MOSCOW, October 28 (RIA Novosti), Daria Chernyshova – The details of the Malaysian Airlines flight MH17 crash will remain unknown until the final report on the causes is released in summer 2015, Spokesperson for Dutch Safety Board (DSB) Sara Vernooij told RIA Novosti Tuesday.

“We are not going to give details on what information the Dutch Safety Board has for the investigation, because the investigation is still ongoing and until we release the final report we won’t give any information about what sources we have and where they come from,” Vernooij said answering RIA Novosti’s request to comment on recent updates in the story.

On Monday, German magazine Der Spiegel published an interview in which the chief investigator of the Dutch National Prosecutors' Office Fred Westerbeke said he did not exclude the possibility that the MH17 flight may have been shot down from the air – a scenario neglected thus far by the investigation.

Russia, on the contrary, has said before that it has radar imagery proving the fully laden Boeing 777 was shot down by a Ukrainian military aircraft flying in the vicinity. According to Westerbeke, the Dutch investigators are filing an official request for the Russian radar data.

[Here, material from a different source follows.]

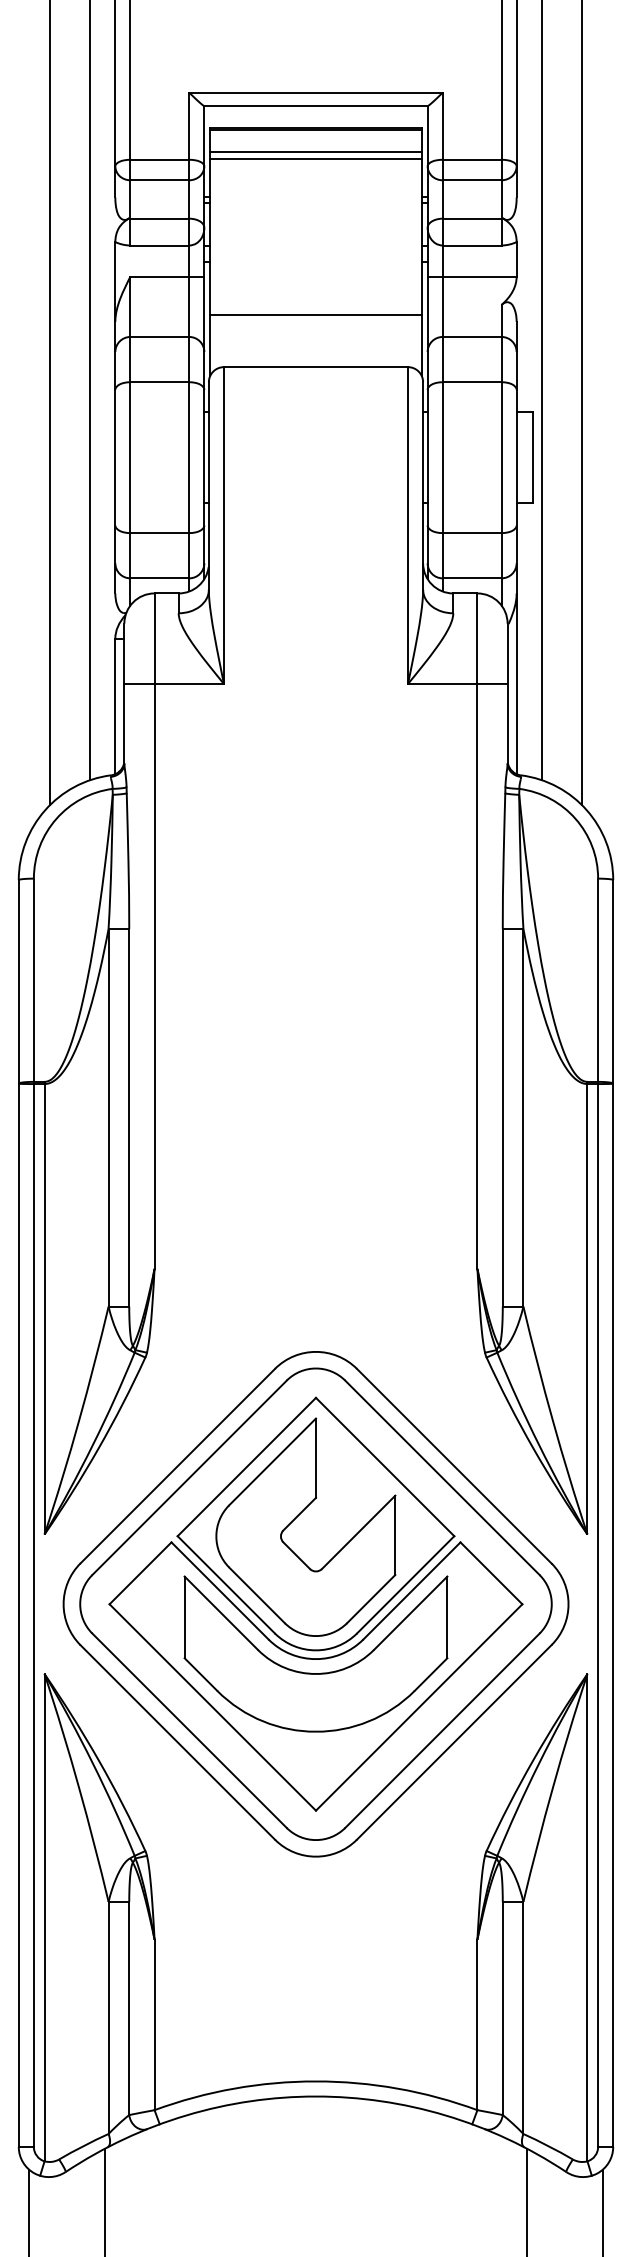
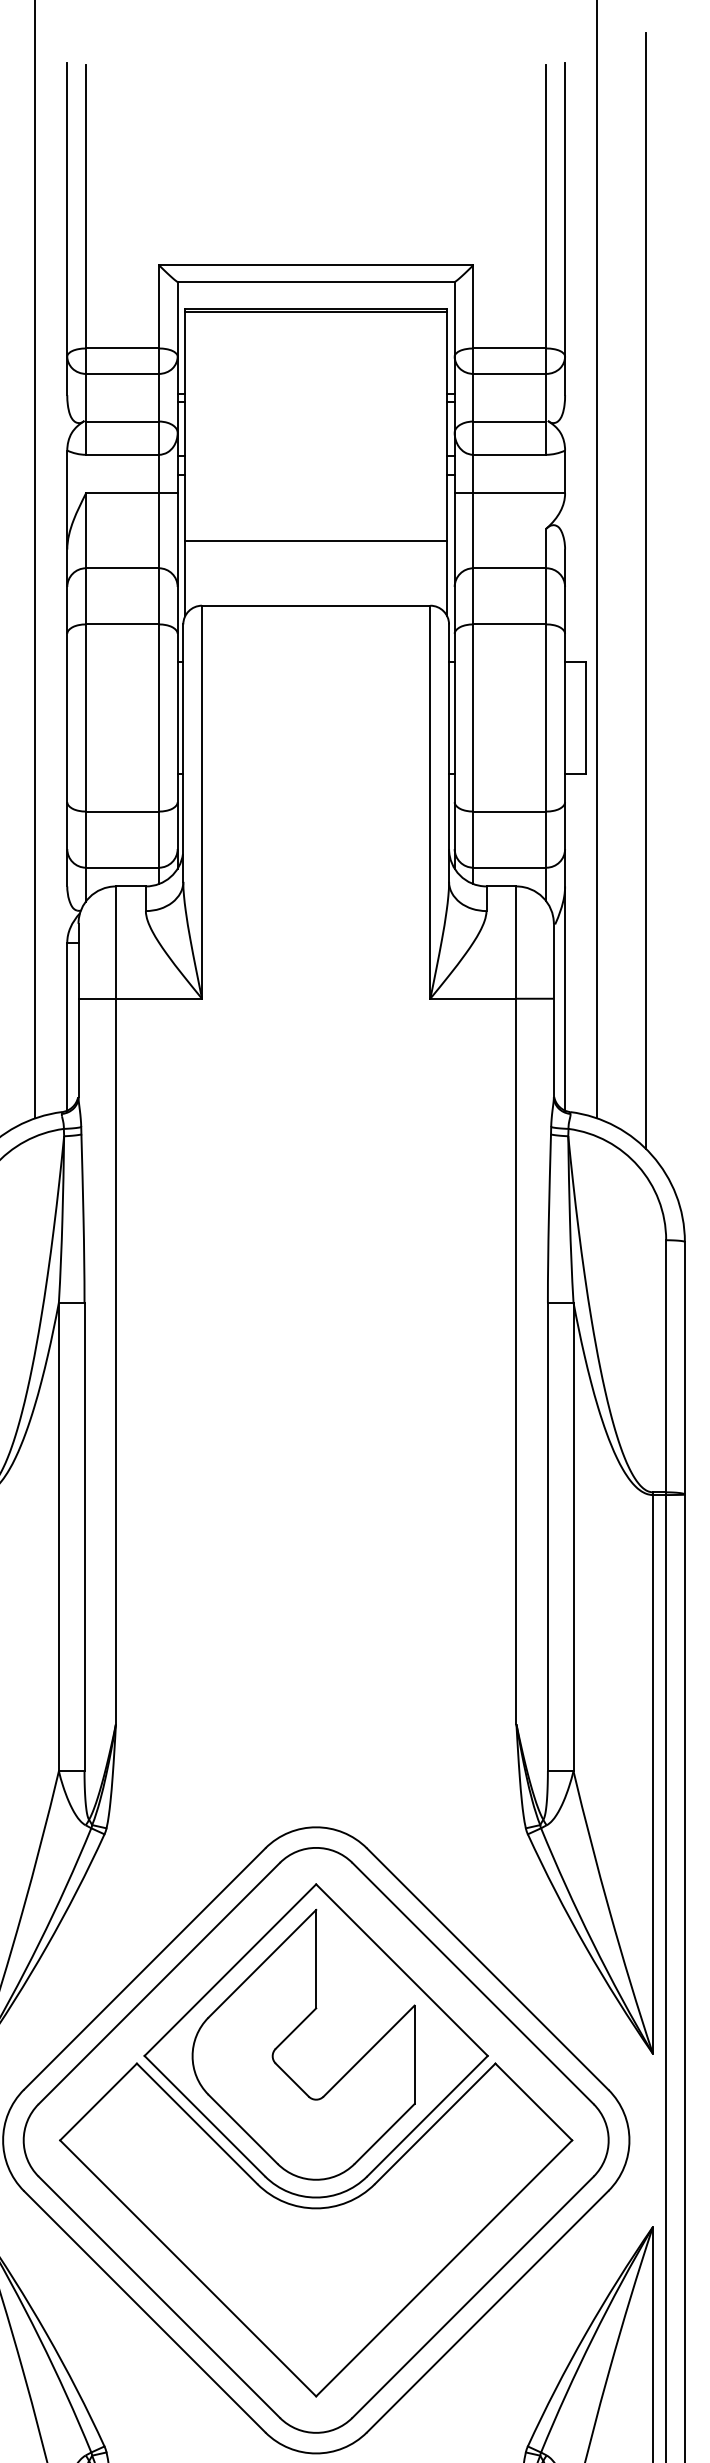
line: (315, 151) -> (315, 338), removed
line: (315, 159) -> (315, 348), removed
part: (310, 1672) -> (309, 2225), removed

But given the investigation is ongoing the DSB was unable to confirm the information.

“It is not us who gave an interview, but a Dutch public prosecutor, it is another duty – a criminal investigation. We investigate the cause of the crash, so it’s two separate investigations,” Vernooij explained.

International Civil Aviation Organization (ICAO) also declined to comment on the matter until the DSB publishes the report.

“Under Annex 13 to the Chicago Convention, ICAO is awaiting submission of the MH17 Accident Investigation Final Report by the Dutch Safety Board. Should the Final Report contain comments or recommendations pertinent to ICAO’s global mission and role, we may have remarks to provide on its substance at that time – but not before,” Anthony Philbin, Communications Chief with the Office of the Secretary General at ICAO told RIA Novosti.

On July 17, a Malaysia Airlines flight from Amsterdam to Kuala Lumpur crashed in Ukraine’s eastern region of Donetsk, killing all 298 people on board.

Kiev accused independence supporters in eastern Ukraine of shooting the plane down, but has not provided any evidence for this assertion. The local militia leaders have said that they do not have weapons capable of shooting down a plane flying at 32,000 feet.